HONG KONG - Asian markets were mixed as the euphoria over an expected flurry of US interest rate cuts next year was offset by a tech-led plunge in Hong Kong after China unveiled fresh plans to restrict online gaming.
Equities have been on an upward trajectory in recent weeks as a string of figures show inflation coming down and the jobs market softening, while the economy is easing but appears safe from recession.
The surge suffered a blip in the middle of the week as traders took a breather, with analysts saying the advance may have gone a little too fast, but they were back on their horse Friday following a strong run-up on Wall Street.
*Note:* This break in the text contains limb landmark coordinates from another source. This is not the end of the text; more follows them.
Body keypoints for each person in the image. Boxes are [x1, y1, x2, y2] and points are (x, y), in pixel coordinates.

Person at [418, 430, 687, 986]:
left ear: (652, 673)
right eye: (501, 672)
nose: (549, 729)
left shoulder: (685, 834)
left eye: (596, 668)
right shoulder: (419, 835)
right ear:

All three main indexes on Wall Street rose Thursday, with the Nasdaq and S&P 500 piling on more than one percent, and analysts said the fact that trades are still snapping up stocks when they were overbought was a good sign for the market outlook.
Asia built on the US lead in the morning but the news out of Beijing took the wind out of the sails.
Tokyo, Singapore, Wellington, Taipei, Manila, Mumbai and Jakarta all rose.
But Hong Kong reversed an early rally and sank more than one percent after China unveiled proposals that would put limits on recharging in-game wallets and abolish features meant to increase gameplay.
The news sent tech giant Tencent plunging more than 15 percent in Hong Kong at one point -- wiping more than $50 billion off its valuation, Bloomberg reported -- while rival Netease was briefly down more than 30 percent.
XD Inc sank around 20 percent, while there were also losses for Alibaba and Meituan.
Shanghai also fell, while Sydney, Seoul and Bangkok were marginally lower.
"This will deal a blow to the overwhelming majority of games in China, except those that sell copies," Zeng Xiaofeng, a vice president at Niko Partners, said.
"Companies will need to overhaul their monetisation models, including how they charge money from different tiers of players."
London, Paris, and Frankfurt all fell at the open.